Friday, January 18, 2013

Menguak Pemurtadan Melalui Manuskrip


“Aceh tengku, Melayu abang, Cina toke, Kaphe tuan” mungkin tak berlaku lagi hadih madja bagi masyarakat Aceh sekarang ini, perihal ini mungkin saja dikarenakan fenomena masyarakat Aceh terhadap kasus pemurtadan yang terjadi belakangan ini telah merasuk kedalam kehidupan sebagian kecil masyarakat Aceh, karna dalam agama Islam dikenal seseorang yang keluar dari agamanya dicap sebagai murtad alias kaphe.
Dulu, julukan kaphe (kafir) juga dijuluki kepada penjajah yang menginjak kakinya di tanah rencong, dengan tujuan menjajah, merampas dan memerangi kedaulatan Aceh, maka perang yang bersifat politis berubah menjadi religious, itu memang bertepatan dengan kepercayaan yang berbeda menjadikan momentum para pejuang Aceh untuk melawan dan mengusir panjajah dari Serambi Mekkah. Maka lahirlah berbagai syair dan syiar Prang Sabi (Perang Sabilillah).

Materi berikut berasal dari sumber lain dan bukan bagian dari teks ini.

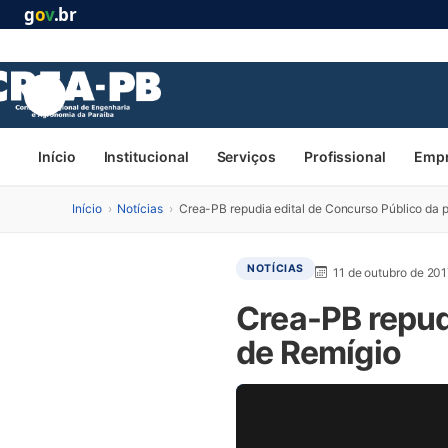
g
o
v
.br
Início
Institucional
Serviços
Profissional
Emp
Início
›
Notícias
›
Crea-PB repudia edital de Concurso Público da p
NOTÍCIAS
11 de outubro de 20
Crea-PB repudi
de Remígio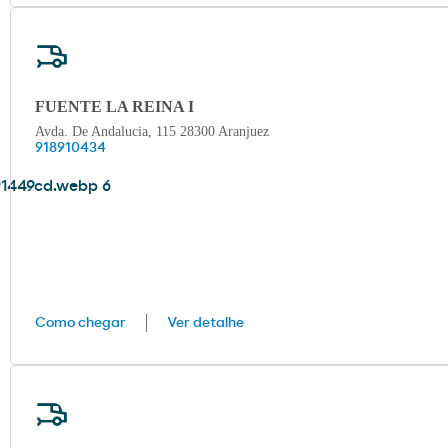
FUENTE LA REINA I
Avda. De Andalucia, 115 28300 Aranjuez
918910434
Como chegar
Ver detalhe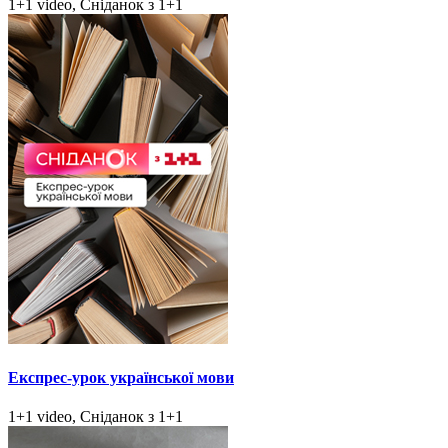
1+1 video, Сніданок з 1+1
Експрес-урок української мови
1+1 video, Сніданок з 1+1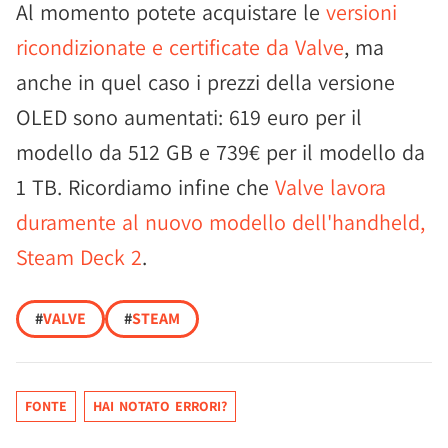
Al momento potete acquistare le
versioni
ricondizionate e certificate da Valve
, ma
anche in quel caso i prezzi della versione
OLED sono aumentati: 619 euro per il
modello da 512 GB e 739€ per il modello da
1 TB. Ricordiamo infine che
Valve lavora
duramente al nuovo modello dell'handheld,
Steam Deck 2
.
#
VALVE
#
STEAM
FONTE
HAI NOTATO ERRORI?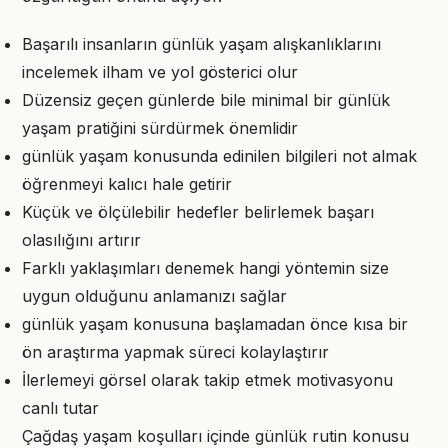
Başarılı insanların günlük yaşam alışkanlıklarını
incelemek ilham ve yol gösterici olur
Düzensiz geçen günlerde bile minimal bir günlük
yaşam pratiğini sürdürmek önemlidir
günlük yaşam konusunda edinilen bilgileri not almak
öğrenmeyi kalıcı hale getirir
Küçük ve ölçülebilir hedefler belirlemek başarı
olasılığını artırır
Farklı yaklaşımları denemek hangi yöntemin size
uygun olduğunu anlamanızı sağlar
günlük yaşam konusuna başlamadan önce kısa bir
ön araştırma yapmak süreci kolaylaştırır
İlerlemeyi görsel olarak takip etmek motivasyonu
canlı tutar
Çağdaş yaşam koşulları içinde günlük rutin konusu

Dulu memang kaphe diusir dari Aceh karna berbagai tujuan yang tidak baik dan tidak menguntungkan bagi Aceh. Kini, saat pasca gempa dan tsunami melanda Aceh tahun 2004, negara-negara non Muslim dari berbagai belahan dunia baik diundang maupun tidak secara berduyun-duyun hadir membantu Aceh, dengan berbagai cara dan bentuk bantuan penanggulangan bencana dan kemanusiaan. Aceh menjadi fokus dan wilayah utama pemulihan pasca bencana dahsyat tersebut.
Beberapa pekan ini kita disadurkan dengan pemberitaan tentang pemurtadan di wilayah Aceh Barat, kisah tersebut mengidentifikasikan bahwa Aceh menjadi salah satu prioritas daerah ‘salib’ yang sebelumnya dikenal dengan Serambi Mekkah.
Banyak indikator penyebabnya, hal tersebut terjadi sejak pasca tsunami menimpa Aceh, yang membuat banyak negara-negara lain memberi perhatian kepada Aceh.
Aksi missionaris dan pemurtadan ini bukan yang pertama dalam lima tahun terakhir di Aceh, lagi-lagi khusus diwilayah rentan bencana. Sebelumnya pada masa awal pemulihan negeri Aceh ini yang terparah dari dampak gempa dan tsunami 24 Desember 2004, telah banyak pemberitaan di berbagai media dan fakta tentang aksi misionaris dan permutadan terjadi melalui misi kemanusiaan dan bantuan untuk para korban.
Pemberitaan tentang pemurtadan terhadap generasi Aceh merebak sekitar sebulan pasca Tsunami, baik dalam setting program bantuan obat-obatan, makanan, infrastruktur maupun program psikologi, pembinaan dan trauma healing, sampai kepada adopsi anak-anak Aceh yang selamat dari korban gempa tsunami, dibawa keluar  propinsi Aceh bahkan sampai ke luar negeri dijadikan sebagai anak asuh.
Jika asumsi diatas benar adanya, sungguh sangat ironis bahwa yang meng-kafir-kan generasi Aceh adalah anak bangsanya sendiri, dengan kata lain, ‘tameukap lam ija tingkue’ bahwa generasi akan berhadapan dan bertarung memperjuangkan akidahnya dengan saudaranya sendiri, dimana para ‘misionaris lokal’ adalah mereka yang hidup berpakaian dengan ke-Aceh-an, baik budaya, adat dan berbahasa Aceh.
Pemerintah daerah tidak bisa lepas tangan, apalagi lembaga-lembaga keagamaan yang dibentuk pemerintahan untuk mampu lebih aktif berdakwah di masyarakat, terutama di daerah rentan akidah seperti daerah-daerah perdalaman, perbatasan, wilayah paling parah dampak konflik dan bencana alam. Tidak hanya bersiteru dengan rancangan qanun dan birokrasi pemerintahan, tanpa ada implementasi dan penguatan keagamaan dan akidah terhadap masyarakat. 
Sikap tanggap dan tegas para pemangku pemerintah sangat diperlukan, selain memantau dan cross check kegiatan NGO asing baik dalam bentuk permberdayaan ataupun kemanusiaan yang ada di Aceh, sepertinya tak perlu mengharap investor asing jika harus menggadaikan akidah masyarakatnya, apalagi hanya mendapat segelintir keuntungan pembangunan Aceh. Jika tidak, maka kedepan akan terus muncul persoalan yang sama, dan tentu harus dibayar dengan harga yang lebih mahal lagi.